Çocuklar, anne karnındayken bile bizi duyarlar. Hoşuna giden bir ses duyduğunda tekmeleyerek tepki verir. Peki çocuğun doğumdan sonraki dil gelişimi nasıl desteklenmelidir?
Her çocuk dünyaya gözünü açtığında iki çeşit dil ile doğar. Alıcı dil ve ifade edici dil.
Peki nedir bunlar?
Alıcı dil, çocuğun çevresinden duyduğu ve bunu zihninde anlamlandırdığı tüm sözcüklerdir. İfade edici dil ise çocuğun yaşamının ilk yılında ağlama ile daha sonraki dönemde de kendini sözcüklerle ifade etmesidir. Çocuk doğduğu andan itibaren seslere tepki verir. Annesinin sesine döner ve gülümser. Annesi ona ninni söylediğinde hoşuna gider ve yatışır.
Çocuk ilk kelimelerini öğrenirken yanlış söylediği bir kelimeyi düzeltin. Nesnelere farklı bir isimle sesleniyorsa siz de o isimle değil gerçek ismiyle seslenin. Örneğin su istiyorsa ve ‘buv’ diyorsa ‘Su mu istiyorsun?’ diyerek çocuğun cümlesini tamamlayın ve doğruyu öğrenmesini sağlayın.
İleri dönemlerde çocuk ninniler, masallar, tekerlemeler öğrenir ve bunu söyler. Çocuğunuza okuduğunuz masalın bir yerinden keserek, çocuğun devam etmesini isteyin. Bu çocuğun hem dil hem de yaratıcı düşünme becerisini geliştirecektir.
Çocuğunuz ile oynadığınız bir oyunda birlikte şarkı besteleyebilirsiniz. Şarkınıza bir isim koyabilirsiniz.
Aynı şekilde çocuk, kuklalarla oynarken de keyif alır. O kuklaları kendine göre konuşturması da dil gelişimine destek olur.

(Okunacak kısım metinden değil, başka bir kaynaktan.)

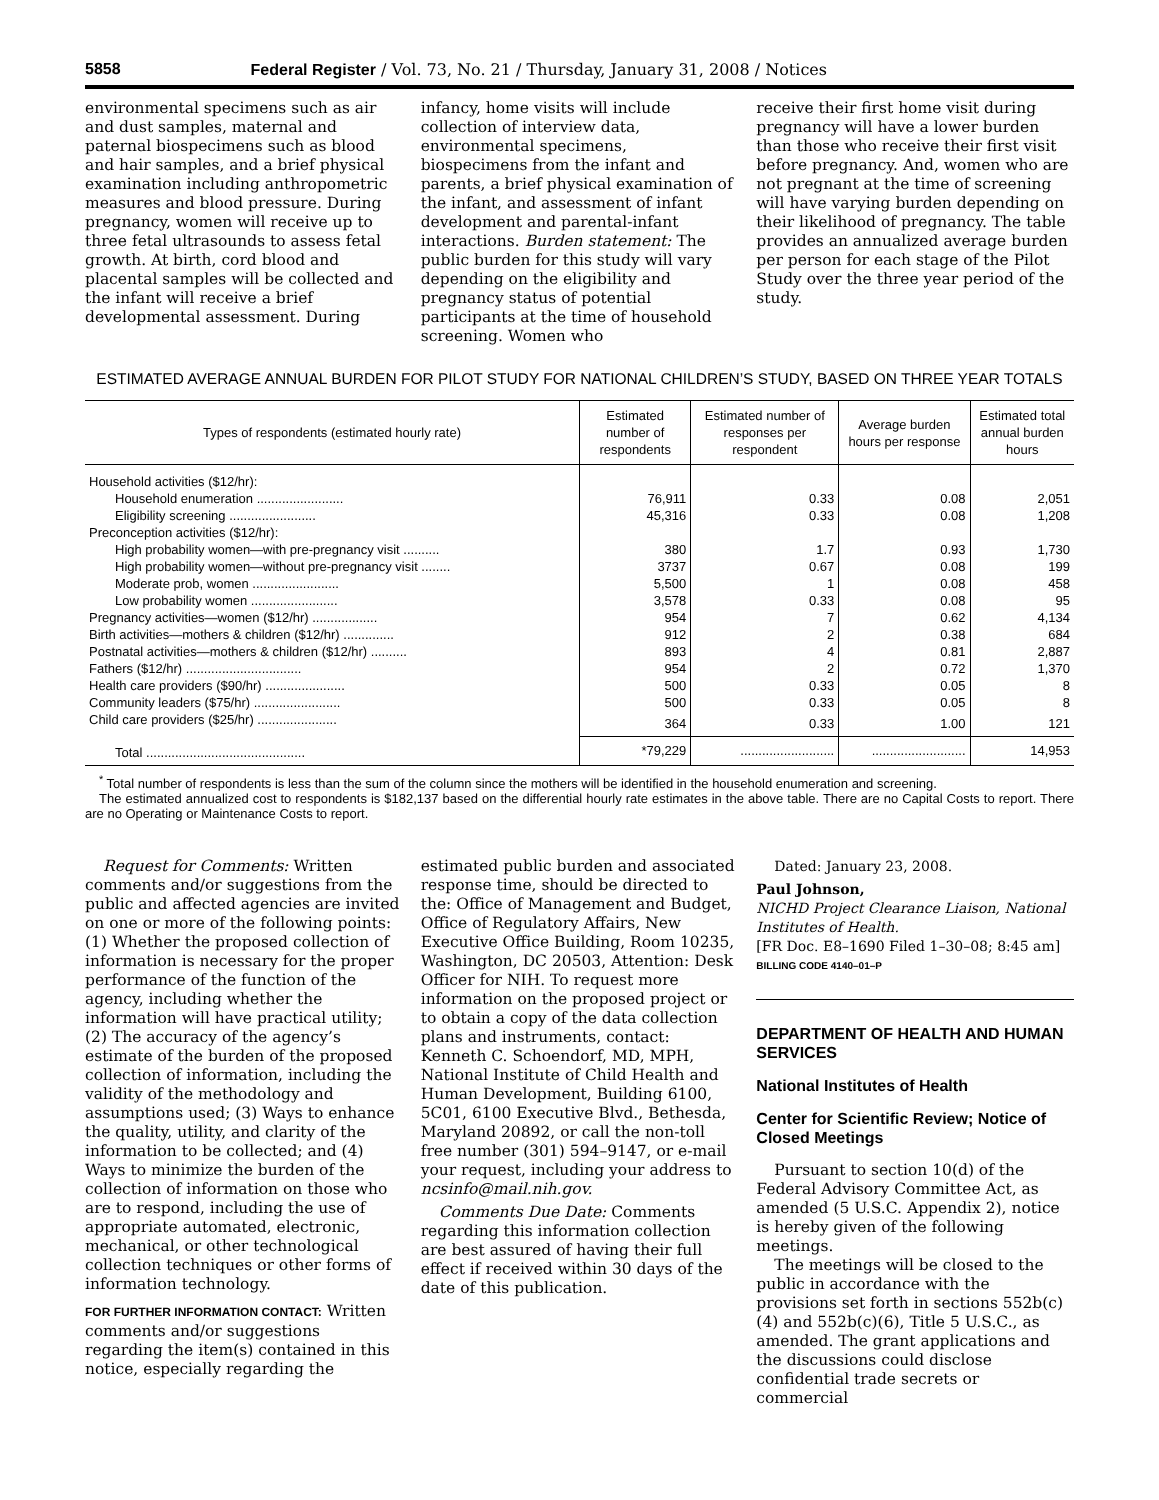5858 Federal Register / Vol. 73, No. 21 / Thursday, January 31, 2008 / Notices
environmental specimens such as air and dust samples, maternal and paternal biospecimens such as blood and hair samples, and a brief physical examination including anthropometric measures and blood pressure. During pregnancy, women will receive up to three fetal ultrasounds to assess fetal growth. At birth, cord blood and placental samples will be collected and the infant will receive a brief developmental assessment. During
infancy, home visits will include collection of interview data, environmental specimens, biospecimens from the infant and parents, a brief physical examination of the infant, and assessment of infant development and parental-infant interactions. Burden statement: The public burden for this study will vary depending on the eligibility and pregnancy status of potential participants at the time of household screening. Women who
receive their first home visit during pregnancy will have a lower burden than those who receive their first visit before pregnancy. And, women who are not pregnant at the time of screening will have varying burden depending on their likelihood of pregnancy. The table provides an annualized average burden per person for each stage of the Pilot Study over the three year period of the study.
ESTIMATED AVERAGE ANNUAL BURDEN FOR PILOT STUDY FOR NATIONAL CHILDREN’S STUDY, BASED ON THREE YEAR TOTALS
| Types of respondents (estimated hourly rate) | Estimated number of respondents | Estimated number of responses per respondent | Average burden hours per response | Estimated total annual burden hours |
| --- | --- | --- | --- | --- |
| Household activities ($12/hr): | | | | |
| Household enumeration ........................ | 76,911 | 0.33 | 0.08 | 2,051 |
| Eligibility screening ........................ | 45,316 | 0.33 | 0.08 | 1,208 |
| Preconception activities ($12/hr): | | | | |
| High probability women—with pre-pregnancy visit .......... | 380 | 1.7 | 0.93 | 1,730 |
| High probability women—without pre-pregnancy visit ........ | 3737 | 0.67 | 0.08 | 199 |
| Moderate prob, women ........................ | 5,500 | 1 | 0.08 | 458 |
| Low probability women ........................ | 3,578 | 0.33 | 0.08 | 95 |
| Pregnancy activities—women ($12/hr) .................. | 954 | 7 | 0.62 | 4,134 |
| Birth activities—mothers & children ($12/hr) .............. | 912 | 2 | 0.38 | 684 |
| Postnatal activities—mothers & children ($12/hr) .......... | 893 | 4 | 0.81 | 2,887 |
| Fathers ($12/hr) ................................ | 954 | 2 | 0.72 | 1,370 |
| Health care providers ($90/hr) ...................... | 500 | 0.33 | 0.05 | 8 |
| Community leaders ($75/hr) ........................ | 500 | 0.33 | 0.05 | 8 |
| Child care providers ($25/hr) ...................... | 364 | 0.33 | 1.00 | 121 |
| Total ............................................ | *79,229 | .......................... | .......................... | 14,953 |
<sup>*</sup> Total number of respondents is less than the sum of the column since the mothers will be identified in the household enumeration and screening.
The estimated annualized cost to respondents is $182,137 based on the differential hourly rate estimates in the above table. There are no Capital Costs to report. There are no Operating or Maintenance Costs to report.
Request for Comments: Written comments and/or suggestions from the public and affected agencies are invited on one or more of the following points: (1) Whether the proposed collection of information is necessary for the proper performance of the function of the agency, including whether the information will have practical utility; (2) The accuracy of the agency’s estimate of the burden of the proposed collection of information, including the validity of the methodology and assumptions used; (3) Ways to enhance the quality, utility, and clarity of the information to be collected; and (4) Ways to minimize the burden of the collection of information on those who are to respond, including the use of appropriate automated, electronic, mechanical, or other technological collection techniques or other forms of information technology.
FOR FURTHER INFORMATION CONTACT: Written comments and/or suggestions regarding the item(s) contained in this notice, especially regarding the
estimated public burden and associated response time, should be directed to the: Office of Management and Budget, Office of Regulatory Affairs, New Executive Office Building, Room 10235, Washington, DC 20503, Attention: Desk Officer for NIH. To request more information on the proposed project or to obtain a copy of the data collection plans and instruments, contact: Kenneth C. Schoendorf, MD, MPH, National Institute of Child Health and Human Development, Building 6100, 5C01, 6100 Executive Blvd., Bethesda, Maryland 20892, or call the non-toll free number (301) 594–9147, or e-mail your request, including your address to ncsinfo@mail.nih.gov.
Comments Due Date: Comments regarding this information collection are best assured of having their full effect if received within 30 days of the date of this publication.
Dated: January 23, 2008.
Paul Johnson,
NICHD Project Clearance Liaison, National Institutes of Health.
[FR Doc. E8–1690 Filed 1–30–08; 8:45 am]
BILLING CODE 4140–01–P
DEPARTMENT OF HEALTH AND HUMAN SERVICES
National Institutes of Health
Center for Scientific Review; Notice of Closed Meetings
Pursuant to section 10(d) of the Federal Advisory Committee Act, as amended (5 U.S.C. Appendix 2), notice is hereby given of the following meetings.
The meetings will be closed to the public in accordance with the provisions set forth in sections 552b(c)(4) and 552b(c)(6), Title 5 U.S.C., as amended. The grant applications and the discussions could disclose confidential trade secrets or commercial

Çocuklarınıza sık sık açık uçlu sorular sorun. Mesela gün içinde neler yaptığını, hangi oyuncaklarla oynadığını, hangi oyuncağını en çok sevdiği gibi sorular sorun. Sorular sorarken çocuğunuzun göz hizasına gelin.
Siz de çocuğunuzun yanında kullandığınız sözcüklere dikkat edin. Sen dili yerine ben dili konuşun. Çocuk iyiyi de kötüyü de sizden öğrenir. Dili ne kadar özenli kullanırsanız çocuk da bir o kadar özenli olacaktır.